BASHO AND THE DAO VI

In addition to providing us with the opportunity to exercise our own fengliu—in this case the freedom to “roam outside the lines” of acceptable and unacceptable by way of their unification—the story related in the previous post also speaks to spontaneity, however imperfectly. We could say the protagonist acts spontaneously when he precipitously takes off into a blizzard to help his friend and then again when he similarly turns about and returns home. Or, we could say that he acted impulsively, which, I think, is something altogether different.

How are they different? Spontaneity, it seems to me, is somehow informed of a sensibility that impulsiveness does not share. The spontaneity of the cook who butchers an ox as if performing a dance is quite the opposite of impulsive—erratic. He is thoughtful—meditative—especially when confronted with an especially difficult tangle. When no special preparation is necessary, still his spontaneity emerges from a deep know-how—a knack. The novice cook “hacks”, and so too do we suspect would this gentleman if he were to stoop to such a lowly task.
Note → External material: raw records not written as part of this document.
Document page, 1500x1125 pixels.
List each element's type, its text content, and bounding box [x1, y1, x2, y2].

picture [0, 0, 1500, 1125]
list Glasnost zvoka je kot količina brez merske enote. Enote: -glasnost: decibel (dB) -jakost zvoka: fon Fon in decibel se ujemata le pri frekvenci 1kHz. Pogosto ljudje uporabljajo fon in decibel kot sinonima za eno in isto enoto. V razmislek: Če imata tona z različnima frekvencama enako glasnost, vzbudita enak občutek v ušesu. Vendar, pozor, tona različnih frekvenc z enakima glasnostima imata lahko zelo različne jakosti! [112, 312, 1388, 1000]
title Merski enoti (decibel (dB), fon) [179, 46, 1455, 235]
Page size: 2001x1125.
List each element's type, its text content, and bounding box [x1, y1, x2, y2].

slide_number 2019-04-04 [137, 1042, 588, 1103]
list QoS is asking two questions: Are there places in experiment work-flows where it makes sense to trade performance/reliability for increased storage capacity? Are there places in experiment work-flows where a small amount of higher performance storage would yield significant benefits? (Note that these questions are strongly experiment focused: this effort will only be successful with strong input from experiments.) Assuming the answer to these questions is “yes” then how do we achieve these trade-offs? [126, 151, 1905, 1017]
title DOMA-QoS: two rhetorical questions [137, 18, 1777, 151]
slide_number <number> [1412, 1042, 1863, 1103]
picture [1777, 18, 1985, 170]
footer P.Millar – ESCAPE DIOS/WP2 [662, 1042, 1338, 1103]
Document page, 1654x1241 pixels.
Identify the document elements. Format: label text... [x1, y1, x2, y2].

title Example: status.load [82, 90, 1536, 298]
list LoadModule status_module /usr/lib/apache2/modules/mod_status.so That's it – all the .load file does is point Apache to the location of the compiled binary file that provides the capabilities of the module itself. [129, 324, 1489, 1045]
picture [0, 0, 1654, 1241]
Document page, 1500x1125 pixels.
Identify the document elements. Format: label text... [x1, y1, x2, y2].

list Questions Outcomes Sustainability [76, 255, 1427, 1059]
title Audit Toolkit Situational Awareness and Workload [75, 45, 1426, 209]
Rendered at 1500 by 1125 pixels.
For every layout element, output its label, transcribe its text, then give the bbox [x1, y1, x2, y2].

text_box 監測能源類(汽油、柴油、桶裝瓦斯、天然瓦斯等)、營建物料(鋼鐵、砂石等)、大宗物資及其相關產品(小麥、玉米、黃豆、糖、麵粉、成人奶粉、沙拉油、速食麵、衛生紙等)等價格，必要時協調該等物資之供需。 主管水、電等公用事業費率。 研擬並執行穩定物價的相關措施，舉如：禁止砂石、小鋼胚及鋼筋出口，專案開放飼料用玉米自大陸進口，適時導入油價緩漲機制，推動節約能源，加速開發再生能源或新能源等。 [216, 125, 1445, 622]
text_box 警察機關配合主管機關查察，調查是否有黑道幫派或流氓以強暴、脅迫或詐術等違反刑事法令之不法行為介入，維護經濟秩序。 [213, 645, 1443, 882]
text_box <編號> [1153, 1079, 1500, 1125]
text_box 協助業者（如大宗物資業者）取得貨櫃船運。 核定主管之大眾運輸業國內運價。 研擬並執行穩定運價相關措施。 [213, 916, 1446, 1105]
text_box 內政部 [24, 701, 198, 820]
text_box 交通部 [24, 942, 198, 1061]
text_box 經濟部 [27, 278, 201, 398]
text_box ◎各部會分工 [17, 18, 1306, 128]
Would his choices have been different if he were truly acting out of spontaneity? I think they would. If his caring about his friend had been genuine, he would have followed through in giving him assistance. What originally moved him (caring) would not have dissipated so easily; it would have emerged from who he was—a caring person—and this would have been sustained. Spontaneity is being who we are, not acting willy-nilly in response to immediate urges.

In the end we see that he did not in fact truly care for the welfare of his friend. It was merely a momentary impulse, soon lost. Would a sage truly care for her friend in this way (bringing him assistance in the midst of a blizzard) given that she had “forgotten” him in mutual forgetfulness and expresses her caring as a kind of not-caring (“helping by not helping”)? She would—or at least could. Caring informed by not-caring is not not caring. Not-caring is not indifference, but caring informed of the unavoidable wellness of the “vastest arrangement wherein nothing can be lost”. Were she to arrive too late, or herself be lost in the river-crossing, that too would have been acceptable. Her caring would not depend on specific outcomes and neither therefore would her peace of mind.

Contributing to the material well-being of this friend in need is not an attempt to change him or his opinions—the focus of non-being the change—but rather a simple expression of caring-for-another which is but an extension of one’s innate caring-for-oneself.